Wikileaks: NSA spied on UN Secretary General and world leaders over climate and trade

In less than an hour, Wikileaks will publish a set of TOP-SECRET/COMINT-GAMMA documents — "the most highly classified documents ever published by a media organization" — that document NSA spying on UN Secretary General Ban Ki-Moon, German Chancellor Angela Merkel, Israeli prime minister Benjamin Netanyahu, former Italian prime minister Silvio Berlusconi, former French leader Nicolas Sarkozy, and key Japanese and EU trade reps in an attempt to gain an advantage in negotiations regarding climate change and global trade.

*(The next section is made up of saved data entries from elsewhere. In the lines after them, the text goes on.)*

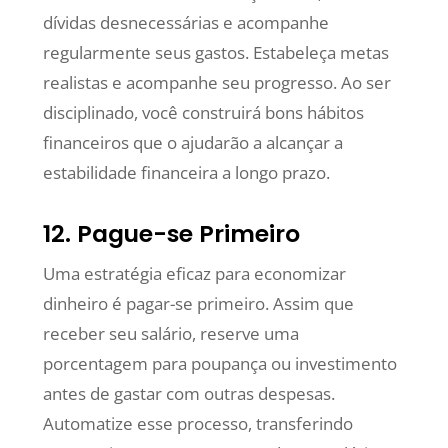
dívidas desnecessárias e acompanhe
regularmente seus gastos. Estabeleça metas
realistas e acompanhe seu progresso. Ao ser
disciplinado, você construirá bons hábitos
financeiros que o ajudarão a alcançar a
estabilidade financeira a longo prazo.
12. Pague-se Primeiro
Uma estratégia eficaz para economizar
dinheiro é pagar-se primeiro. Assim que
receber seu salário, reserve uma
porcentagem para poupança ou investimento
antes de gastar com outras despesas.
Automatize esse processo, transferindo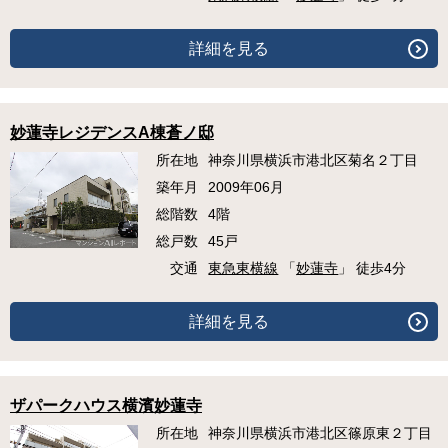
詳細を見る
妙蓮寺レジデンスA棟蒼ノ邸
所在地
神奈川県横浜市港北区菊名２丁目
築年月
2009年06月
総階数
4階
総戸数
45戸
交通
東急東横線
「
妙蓮寺
」 徒歩4分
詳細を見る
ザパークハウス横濱妙蓮寺
所在地
神奈川県横浜市港北区篠原東２丁目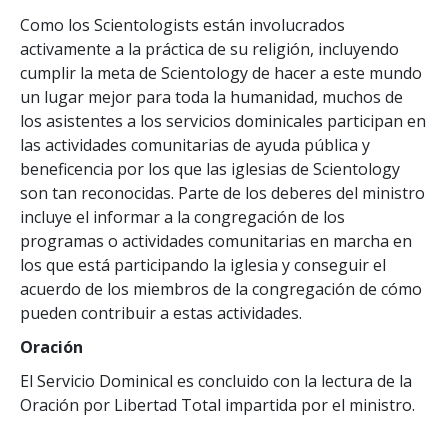
Como los Scientologists están involucrados
activamente a la práctica de su religión, incluyendo
cumplir la meta de Scientology de hacer a este mundo
un lugar mejor para toda la humanidad, muchos de
los asistentes a los servicios dominicales participan en
las actividades comunitarias de ayuda pública y
beneficencia por los que las iglesias de Scientology
son tan reconocidas. Parte de los deberes del ministro
incluye el informar a la congregación de los
programas o actividades comunitarias en marcha en
los que está participando la iglesia y conseguir el
acuerdo de los miembros de la congregación de cómo
pueden contribuir a estas actividades.
Oración
El Servicio Dominical es concluido con la lectura de la
Oración por Libertad Total impartida por el ministro.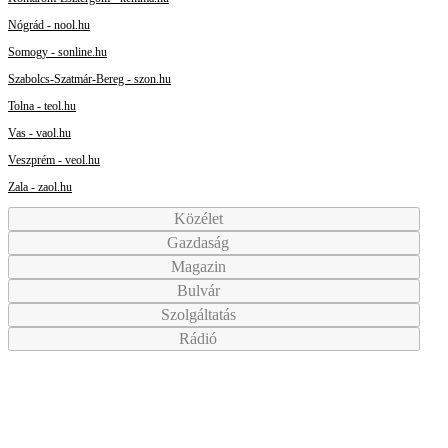
Nógrád - nool.hu
Somogy - sonline.hu
Szabolcs-Szatmár-Bereg - szon.hu
Tolna - teol.hu
Vas - vaol.hu
Veszprém - veol.hu
Zala - zaol.hu
Közélet
Gazdaság
Magazin
Bulvár
Szolgáltatás
Rádió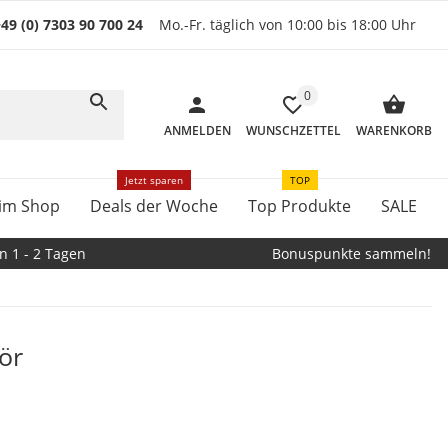
49 (0) 7303 90 700 24
Mo.-Fr. täglich von 10:00 bis 18:00 Uhr
0
ANMELDEN
WUNSCHZETTEL
WARENKORB
Jetzt sparen
TOP
im Shop
Deals der Woche
Top Produkte
SALE
n 1 - 2 Tagen
Bonuspunkte sammeln!
ör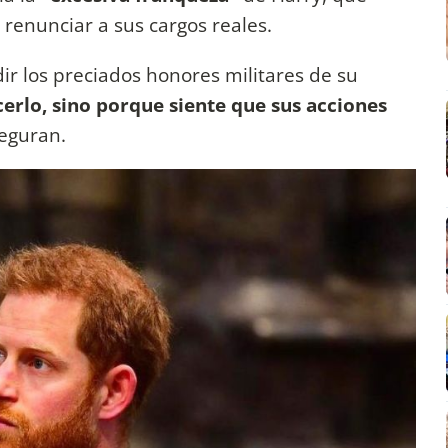
 renunciar a sus cargos reales.
dir los preciados honores militares de su
erlo, sino porque siente que sus acciones
seguran.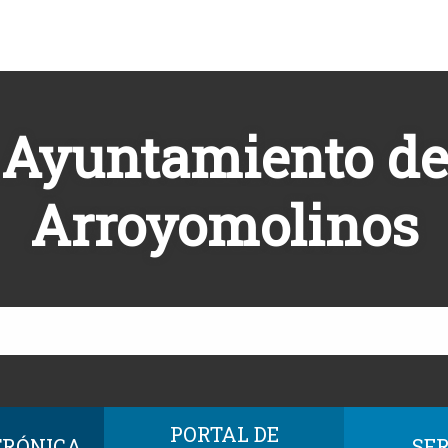
Ayuntamiento de
Arroyomolinos
PORTAL DE
TRÓNICA
SER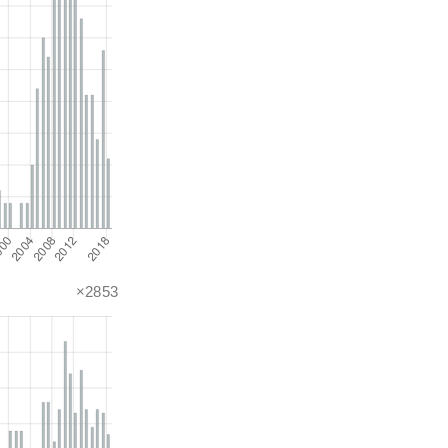
×2853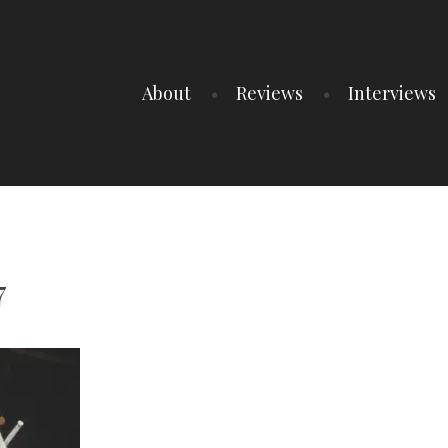
About
Reviews
Interviews
7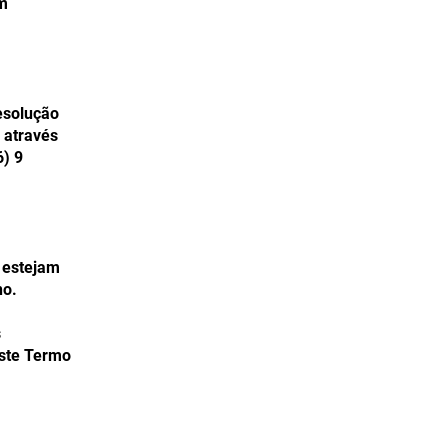
om
resolução
 através
) 9
 estejam
no.
s
este Termo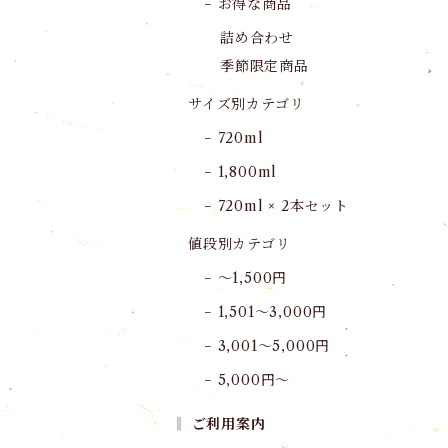
− お得な商品
詰め合わせ
季節限定商品
サイズ別カテゴリ
− 720ml
− 1,800ml
− 720ml × 2本セット
値段別カテゴリ
− 〜1,500円
− 1,501〜3,000円
− 3,001〜5,000円
− 5,000円〜
‖ ご利用案内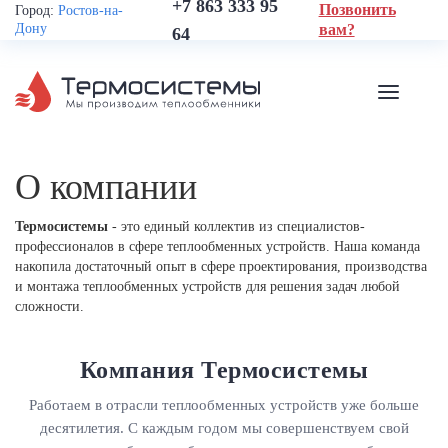
+7 863 333 95
Позвонить
Город:
Ростов-на-
Дону
вам?
64
О компании
Термосистемы
- это единый коллектив из специалистов-
профессионалов в сфере теплообменных устройств. Наша команда
накопила достаточный опыт в сфере проектирования, производства
и монтажа теплообменных устройств для решения задач любой
сложности.
Компания Термосистемы
Работаем в отрасли теплообменных устройств уже больше
десятилетия. С каждым годом мы совершенствуем свой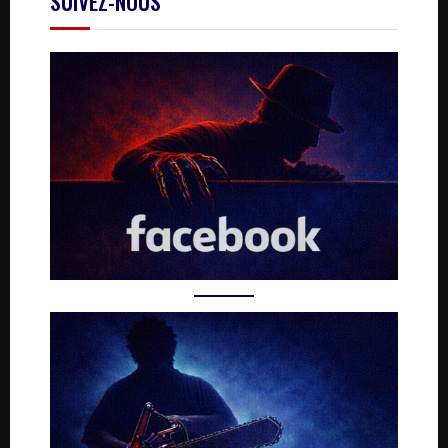
SUIVEZ-NOUS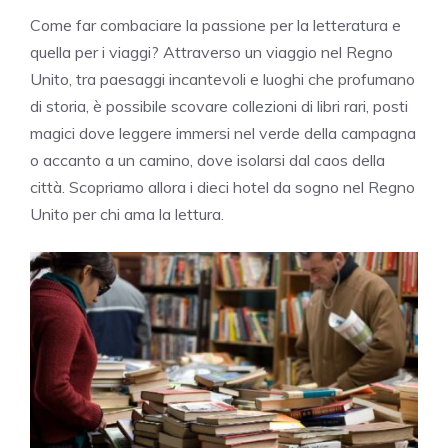
Come far combaciare la passione per la letteratura e
quella per i viaggi? Attraverso un viaggio nel Regno
Unito, tra paesaggi incantevoli e luoghi che profumano
di storia, è possibile scovare collezioni di libri rari, posti
magici dove leggere immersi nel verde della campagna
o accanto a un camino, dove isolarsi dal caos della
città. Scopriamo allora i dieci hotel da sogno nel Regno
Unito per chi ama la lettura.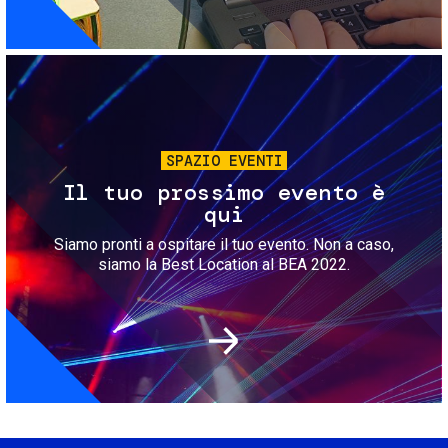
Immagine
SPAZIO EVENTI
Il tuo prossimo evento è
qui
Siamo pronti a ospitare il tuo evento. Non a caso,
siamo la Best Location al BEA 2022.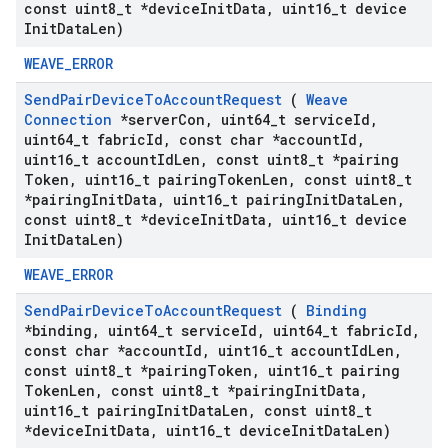
const uint8
_
t *device
Init
Data
,
uint16
_
t device
Init
Data
Len)
WEAVE_ERROR
Send
Pair
Device
To
Account
Request
(
Weave
Connection
*server
Con
,
uint64
_
t service
Id
,
uint64
_
t fabric
Id
,
const char *account
Id
,
uint16
_
t account
Id
Len
,
const uint8
_
t *pairing
Token
,
uint16
_
t pairing
Token
Len
,
const uint8
_
t
*pairing
Init
Data
,
uint16
_
t pairing
Init
Data
Len
,
const uint8
_
t *device
Init
Data
,
uint16
_
t device
Init
Data
Len)
WEAVE_ERROR
Send
Pair
Device
To
Account
Request
(
Binding
*binding
,
uint64
_
t service
Id
,
uint64
_
t fabric
Id
,
const char *account
Id
,
uint16
_
t account
Id
Len
,
const uint8
_
t *pairing
Token
,
uint16
_
t pairing
Token
Len
,
const uint8
_
t *pairing
Init
Data
,
uint16
_
t pairing
Init
Data
Len
,
const uint8
_
t
*device
Init
Data
,
uint16
_
t device
Init
Data
Len)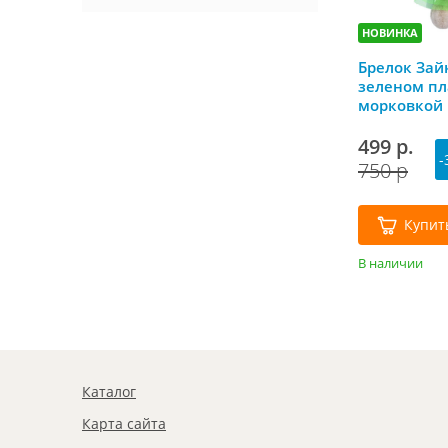
НОВИНКА
Брелок Зай
зеленом пл
морковкой
499 р.
-
750 р
Купит
В наличии
Каталог
Карта сайта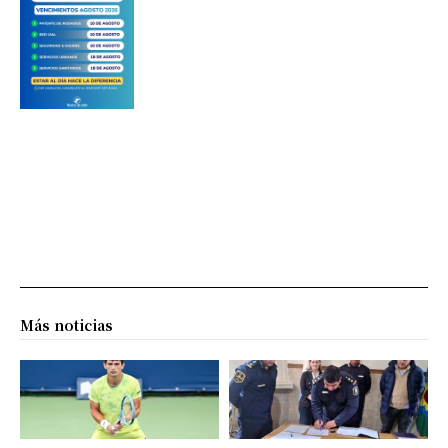
Más noticias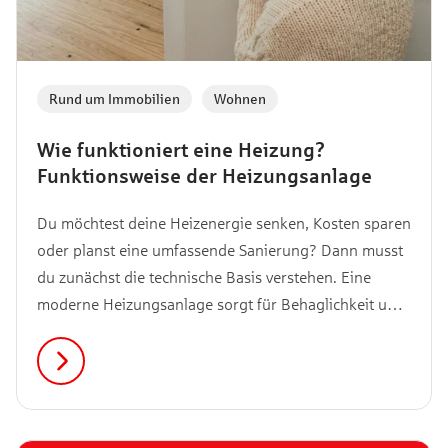
Rund um Immobilien
,
Wohnen
Wie funktioniert eine Heizung?
Funktionsweise der Heizungsanlage
Du möchtest deine Heizenergie senken, Kosten sparen
oder planst eine umfassende Sanierung? Dann musst
du zunächst die technische Basis verstehen. Eine
moderne Heizungsanlage sorgt für Behaglichkeit und
wärmt dein Zuhause. Doch der Weg vom
Energieträger bis in dein Wohnzimmer ist
vielschichtig. In diesem Artikel zeigen wir dir, wie die
Wärmeerzeugung und die Verteilung der Wärme in
der Praxis ineinandergreifen.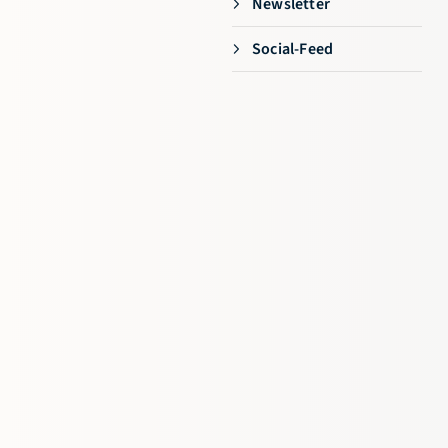
Newsletter
Social-Feed
Geschäftsstelle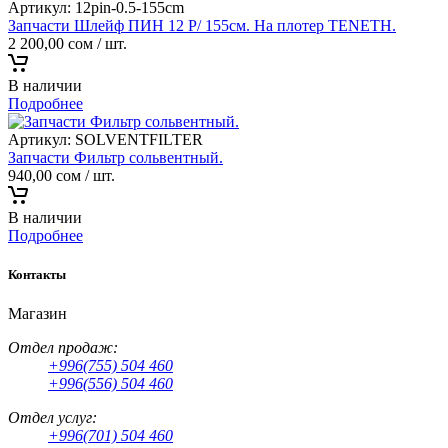
Артикул:
12pin-0.5-155cm
Запчасти Шлейф ПИН 12 P/ 155см. На плотер TENETH.
2 200,00
сом
/ шт.
В наличии
Подробнее
Артикул:
SOLVENTFILTER
Запчасти Фильтр сольвентный.
940,00
сом
/ шт.
В наличии
Подробнее
Контакты
Магазин
Отдел продаж:
+996(755) 504 460
+996(556) 504 460
Отдел услуг:
+996(701) 504 460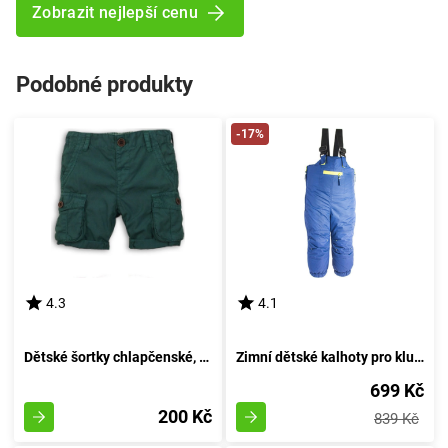
Zobrazit nejlepší cenu
Podobné produkty
-17%
4.3
4.1
Dětské šortky chlapčenské, Minoti, DESERT 2, zelené - velikost 92/98 | pro věk 2-3 let
Zimní dětské kalhoty pro kluky, Pidilidi, PD1083-04, azurová - velikost 98 | 3 roky
699 Kč
200 Kč
839 Kč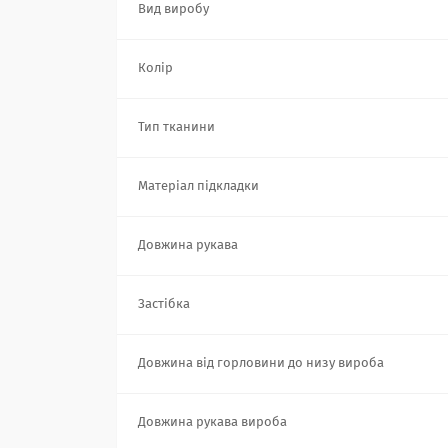
Вид виробу
Колір
Тип тканини
Матеріал підкладки
Довжина рукава
Застібка
Довжина від горловини до низу вироба
Довжина рукава вироба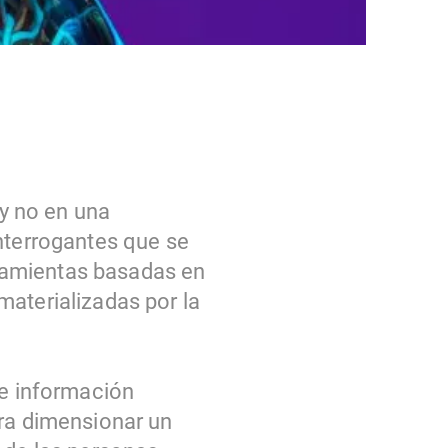
 y no en una
interrogantes que se
erramientas basadas en
materializadas por la
de información
ara dimensionar un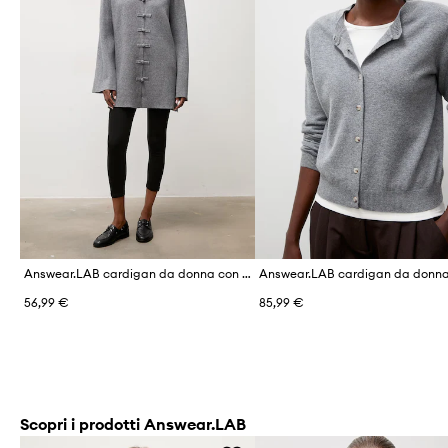
Answear.LAB cardigan da donna con viscosa
56,99 €
85,99 €
Scopri i prodotti Answear.LAB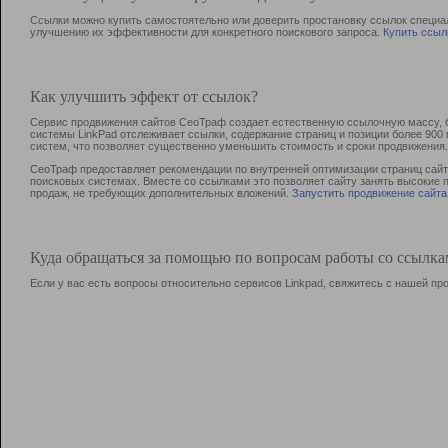
Ссылки можно купить самостоятельно или доверить простановку ссылок специа
улучшению их эффективности для конкретного поискового запроса.
Купить ссыл
Как улучшить эффект от ссылок?
Сервис продвижения сайтов СеоТраф создает естественную ссылочную массу, б
системы LinkPad отслеживает ссылки, содержание страниц и позиции более 90
систем, что позволяет существенно уменьшить стоимость и сроки продвижения.
СеоТраф предоставляет рекомендации по внутренней оптимизации страниц сайта
поисковых системах. Вместе со ссылками это позволяет сайту занять высокие 
продаж, не требующих дополнительных вложений.
Запустить продвижение сайта
Куда обращаться за помощью по вопросам работы со ссылк
Если у вас есть вопросы относительно сервисов Linkpad, свяжитесь с нашей п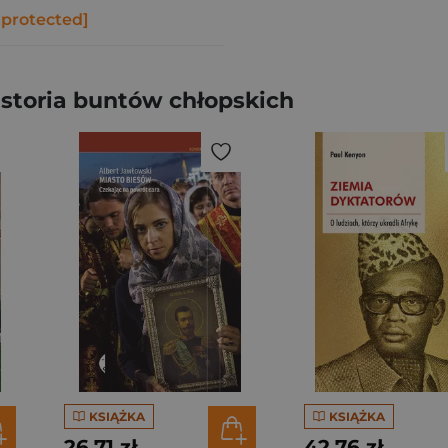
 protected]
storia buntów chłopskich
KSIĄŻKA
KSIĄŻKA
26,71 zł
42,76 zł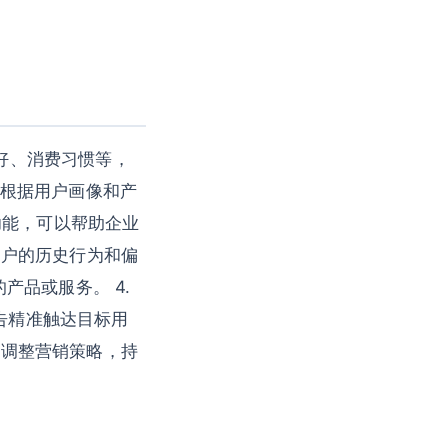
爱好、消费习惯等，
具，根据用户画像和产
功能，可以帮助企业
据用户的历史行为和偏
品或服务。 4.
广告精准触达目标用
馈调整营销策略，持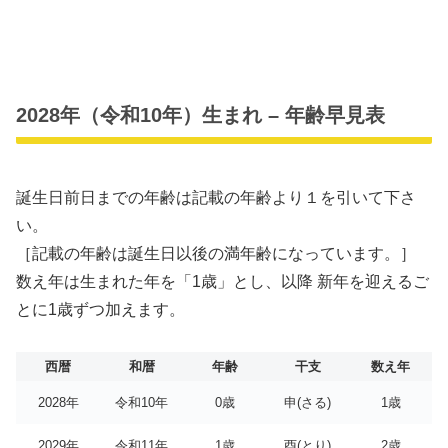
u
t
e
2028年（令和10年）生まれ – 年齢早見表
誕生日前日までの年齢は記載の年齢より１を引いて下さ
い。
［記載の年齢は誕生日以後の満年齢になっています。］
数え年は生まれた年を「1歳」とし、以降 新年を迎えるご
とに1歳ずつ加えます。
西暦
和暦
年齢
干支
数え年
2028年
令和10年
0歳
申(さる)
1歳
2029年
令和11年
1歳
酉(とり)
2歳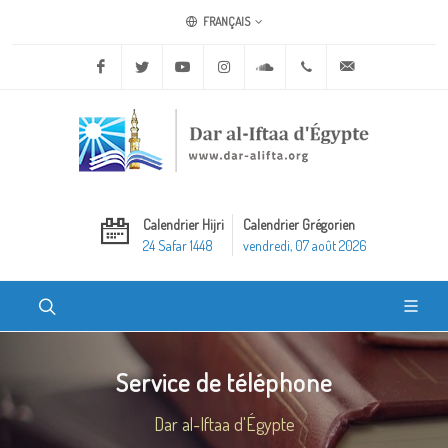
FRANÇAIS
Facebook
Twitter
Youtube
Instagram
Soundcloud
+20 2 25970400
ask@dar-alifta.o
Calendrier Hijri
Calendrier Grégorien
24 Safar 1448
vendredi, 07 août 2026
Service de téléphone
Dar al-Iftaa d'Égypte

The leak echoes revelations that the NSA bugged world leaders at G20, G8 and climate summits gone past. These revelations have triggered major international incidents, especially with Chancellor Merkel, whose girlhood in the former East Germany has left her with an ideological skepticism of surveillance (at least where she is personally concerned).

WikiLeaks editor Julian Assange said "Today we showed that UN Secretary General Ban KiMoon's private meetings over how to save the planet from climate change were bugged by a country intent on protecting its largest oil companies. We previously published Hillary Clinton orders that US diplomats were to steal the Secretary General's DNA. The US government has signed agreements with the UN that it will not engage in such conduct against the UN–let alone its Secretary General. It will be interesting to see the UN's reaction, because if the Secretary General can be targetted without consequence then everyone from world leader to street sweeper is at risk."